### [Supplied data]

┄┄┄┄┄┄

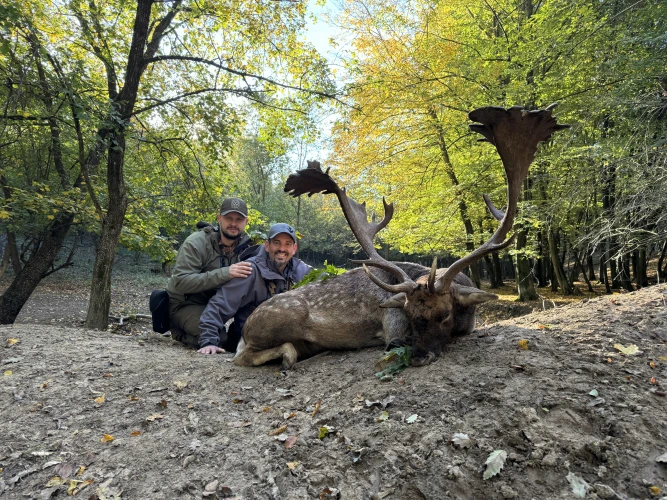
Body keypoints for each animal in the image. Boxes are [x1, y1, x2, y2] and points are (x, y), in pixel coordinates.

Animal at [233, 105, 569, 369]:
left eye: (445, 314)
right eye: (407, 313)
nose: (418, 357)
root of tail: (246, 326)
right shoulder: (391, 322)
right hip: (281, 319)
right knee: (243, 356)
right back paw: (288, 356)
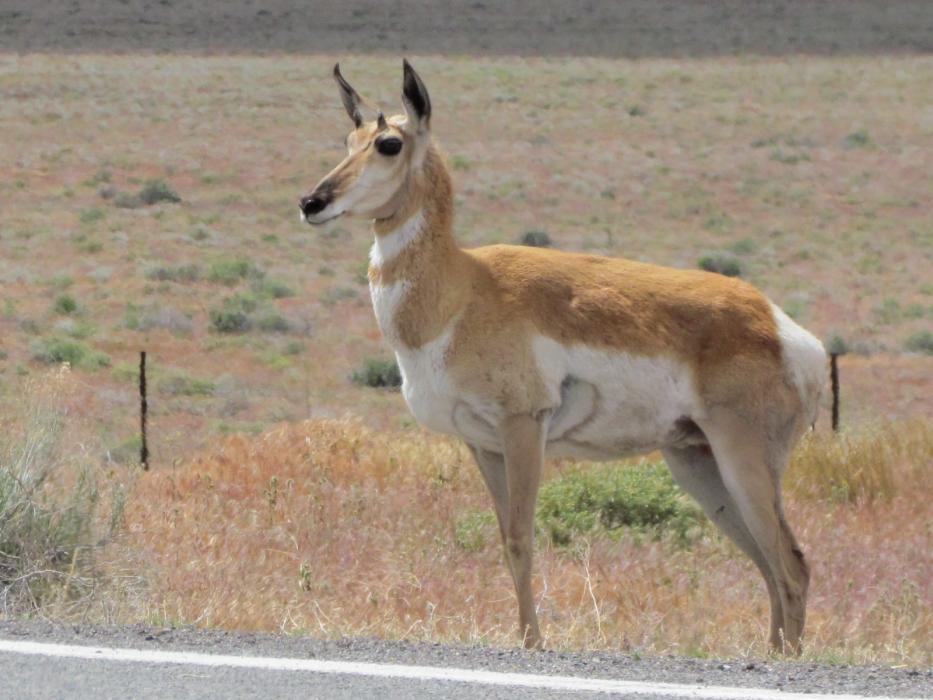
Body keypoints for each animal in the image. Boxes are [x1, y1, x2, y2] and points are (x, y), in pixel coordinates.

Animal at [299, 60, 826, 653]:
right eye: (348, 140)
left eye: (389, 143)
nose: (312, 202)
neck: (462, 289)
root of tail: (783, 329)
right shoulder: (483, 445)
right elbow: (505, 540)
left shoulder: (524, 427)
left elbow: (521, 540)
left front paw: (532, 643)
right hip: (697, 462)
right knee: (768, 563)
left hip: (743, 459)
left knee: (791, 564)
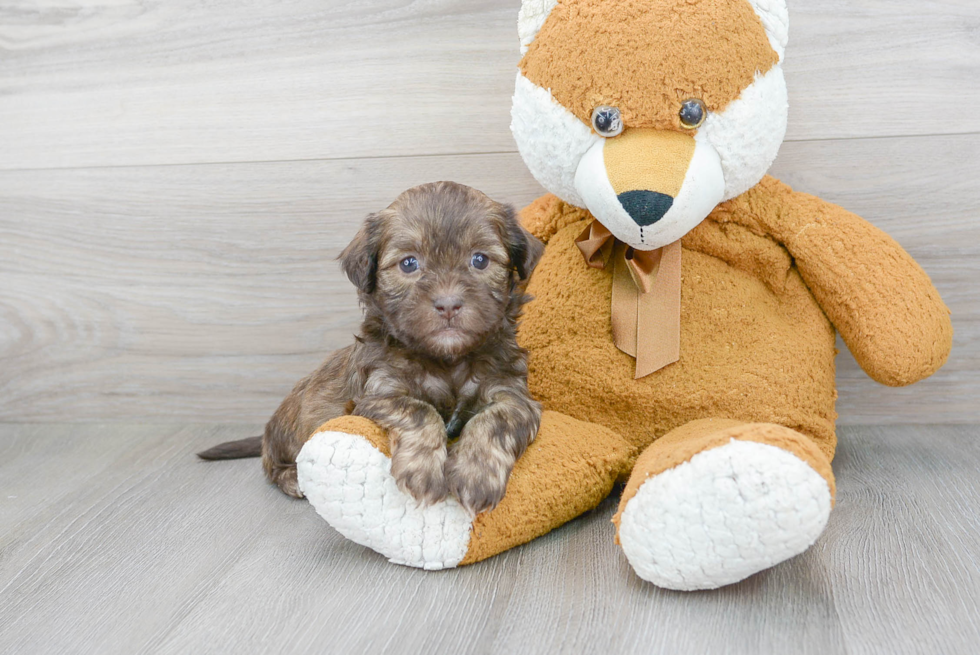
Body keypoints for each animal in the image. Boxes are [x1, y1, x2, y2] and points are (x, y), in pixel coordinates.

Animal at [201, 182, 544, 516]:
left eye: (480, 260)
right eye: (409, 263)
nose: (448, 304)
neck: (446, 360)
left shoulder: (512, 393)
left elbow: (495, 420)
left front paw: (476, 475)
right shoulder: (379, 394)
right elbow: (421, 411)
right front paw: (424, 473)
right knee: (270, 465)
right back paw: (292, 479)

┄┄┄┄┄┄

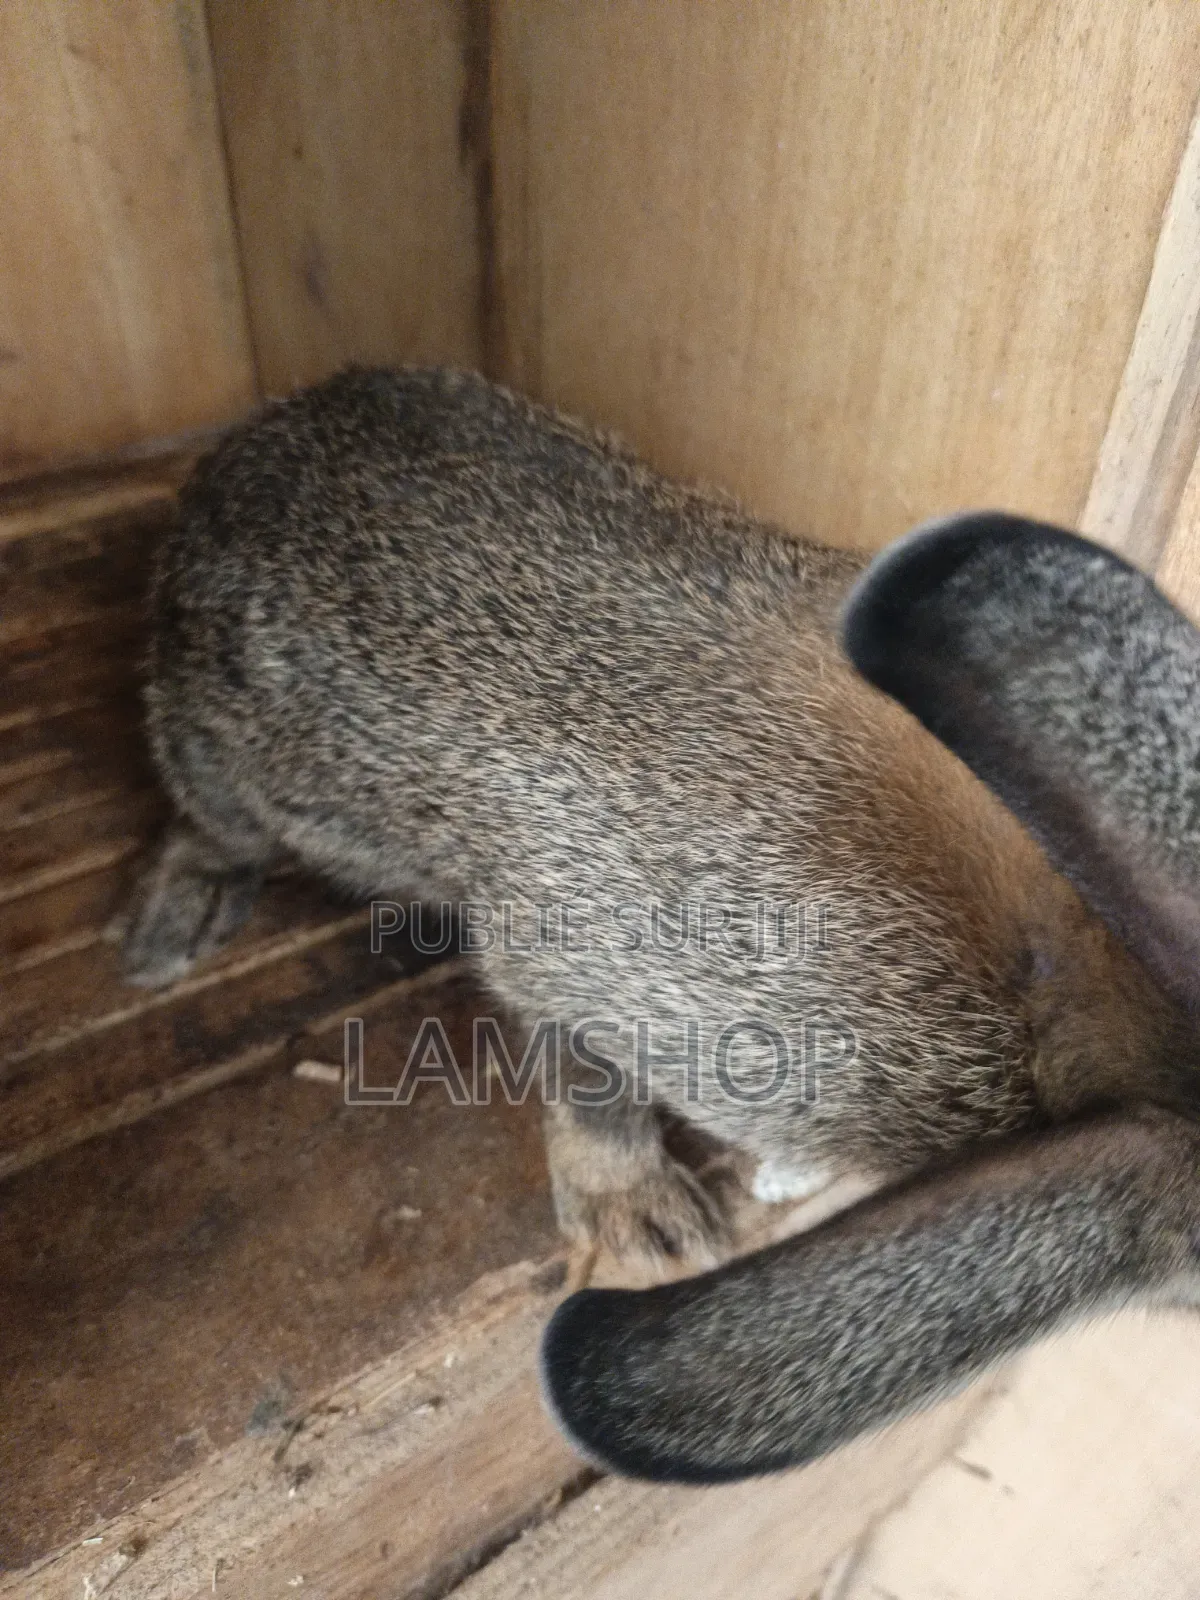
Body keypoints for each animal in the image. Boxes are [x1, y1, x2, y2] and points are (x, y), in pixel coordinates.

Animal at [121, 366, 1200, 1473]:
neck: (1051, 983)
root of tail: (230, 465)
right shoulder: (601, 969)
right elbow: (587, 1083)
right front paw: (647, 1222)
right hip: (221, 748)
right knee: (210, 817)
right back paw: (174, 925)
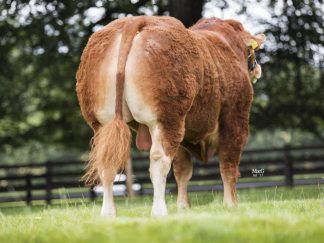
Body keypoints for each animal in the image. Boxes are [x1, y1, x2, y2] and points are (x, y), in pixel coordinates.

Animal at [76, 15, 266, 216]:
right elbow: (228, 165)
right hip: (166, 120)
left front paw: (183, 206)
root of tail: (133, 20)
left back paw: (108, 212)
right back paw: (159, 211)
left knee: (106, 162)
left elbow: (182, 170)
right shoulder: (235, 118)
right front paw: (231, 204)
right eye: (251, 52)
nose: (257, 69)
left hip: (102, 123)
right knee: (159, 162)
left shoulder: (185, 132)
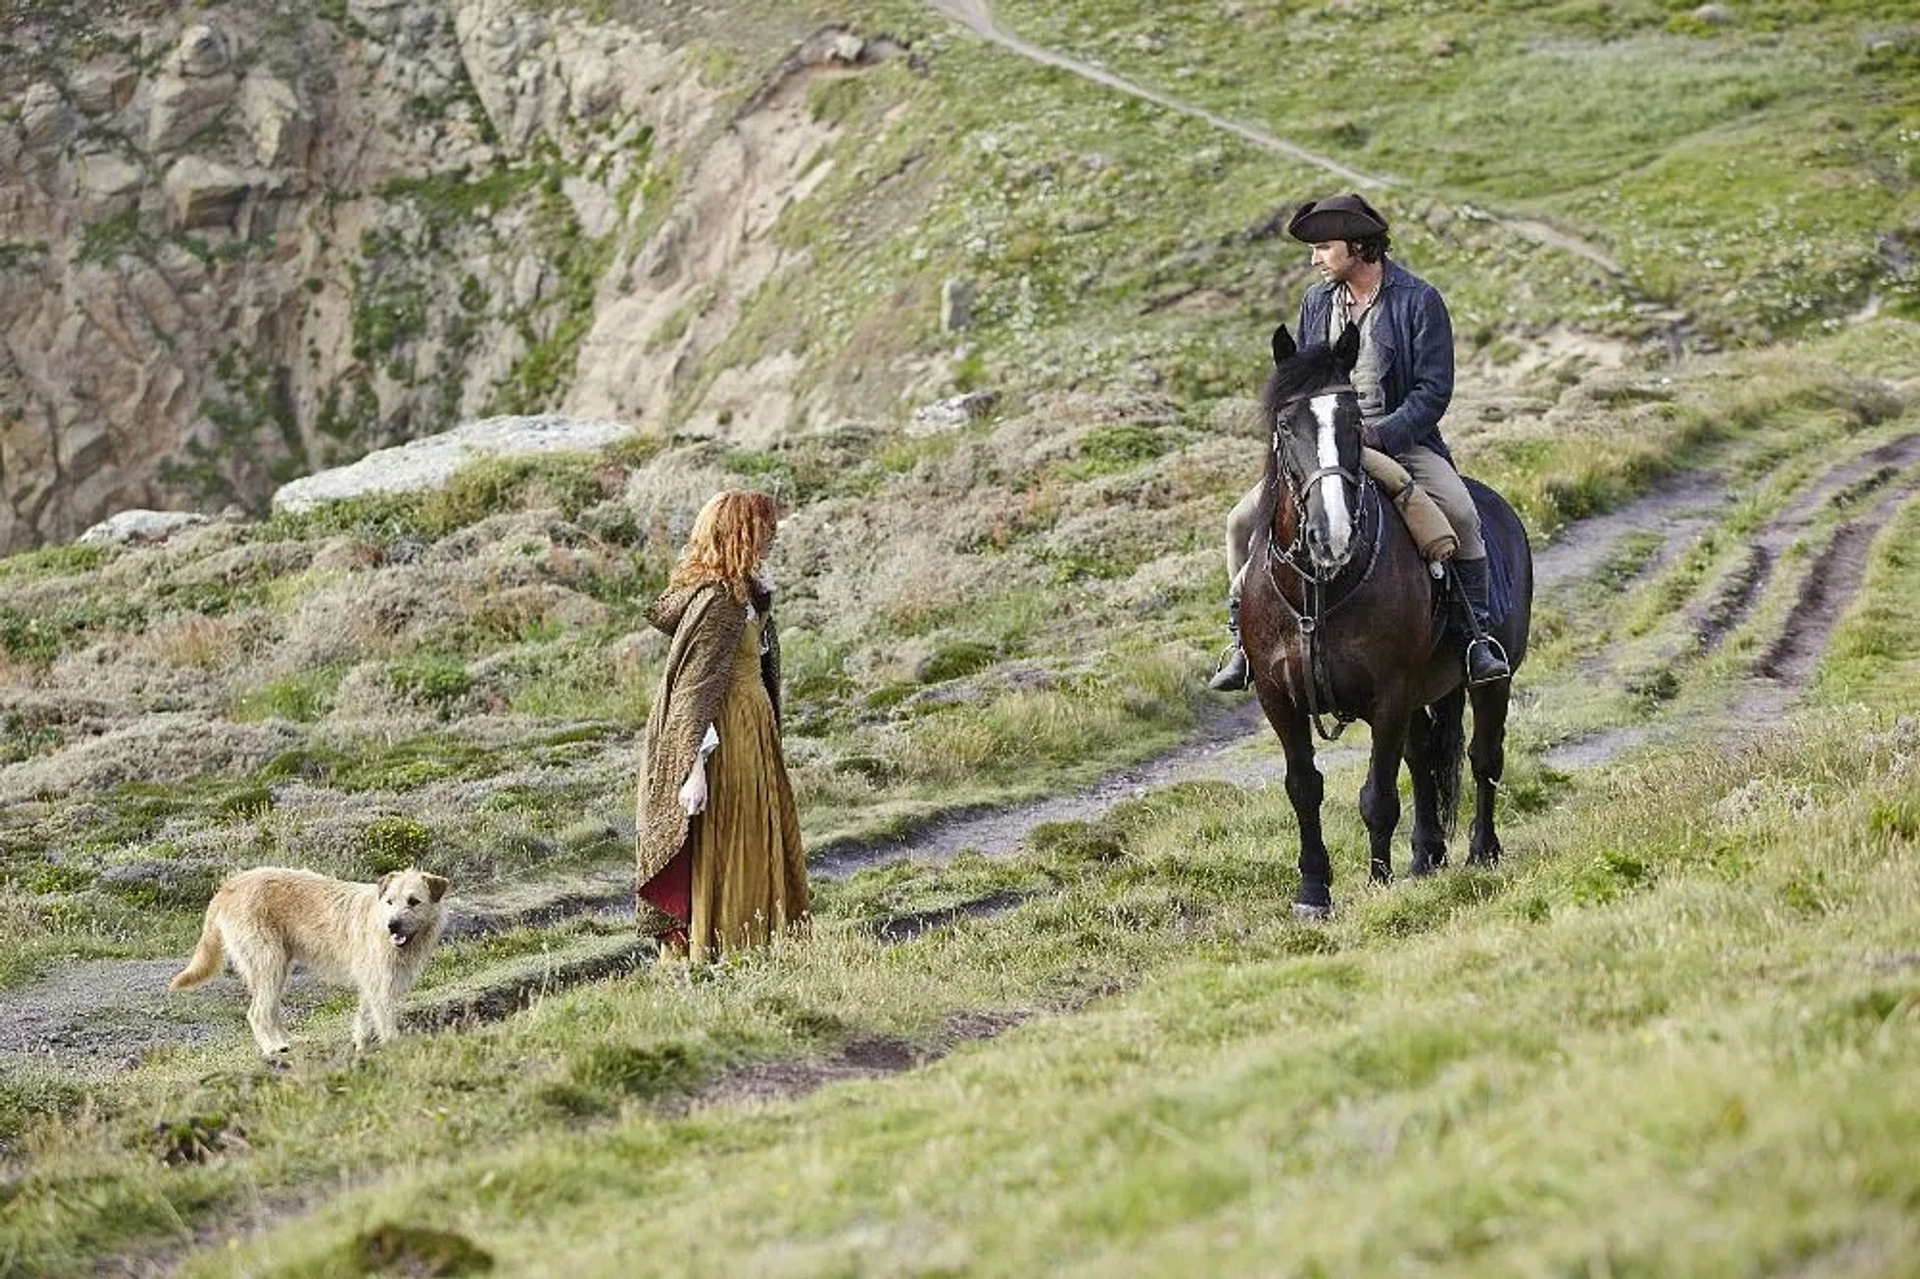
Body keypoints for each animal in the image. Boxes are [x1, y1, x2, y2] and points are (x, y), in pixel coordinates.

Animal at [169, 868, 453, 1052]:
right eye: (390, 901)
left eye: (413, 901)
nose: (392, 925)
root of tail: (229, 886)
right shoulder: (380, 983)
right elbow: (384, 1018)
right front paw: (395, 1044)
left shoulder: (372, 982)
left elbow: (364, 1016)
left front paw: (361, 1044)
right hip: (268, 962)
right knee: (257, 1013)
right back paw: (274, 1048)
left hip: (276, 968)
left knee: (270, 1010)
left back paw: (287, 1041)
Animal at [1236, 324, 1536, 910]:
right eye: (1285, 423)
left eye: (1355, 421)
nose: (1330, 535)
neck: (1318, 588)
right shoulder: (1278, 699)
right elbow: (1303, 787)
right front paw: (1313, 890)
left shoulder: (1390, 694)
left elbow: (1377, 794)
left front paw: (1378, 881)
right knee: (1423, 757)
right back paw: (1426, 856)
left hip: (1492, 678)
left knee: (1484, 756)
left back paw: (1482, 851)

┄┄┄┄┄┄

### [Task prompt]
Among the records above, only the lines between the line holding "nose: (1330, 535)" and the line holding "left back paw: (1482, 851)", inclusive, are to be output, exactly as written.

### [Response to this exercise]
nose: (1330, 535)
neck: (1318, 588)
right shoulder: (1278, 699)
right elbow: (1303, 787)
right front paw: (1313, 890)
left shoulder: (1390, 694)
left elbow: (1377, 794)
left front paw: (1378, 881)
right knee: (1423, 757)
right back paw: (1426, 856)
left hip: (1492, 678)
left knee: (1484, 756)
left back paw: (1482, 851)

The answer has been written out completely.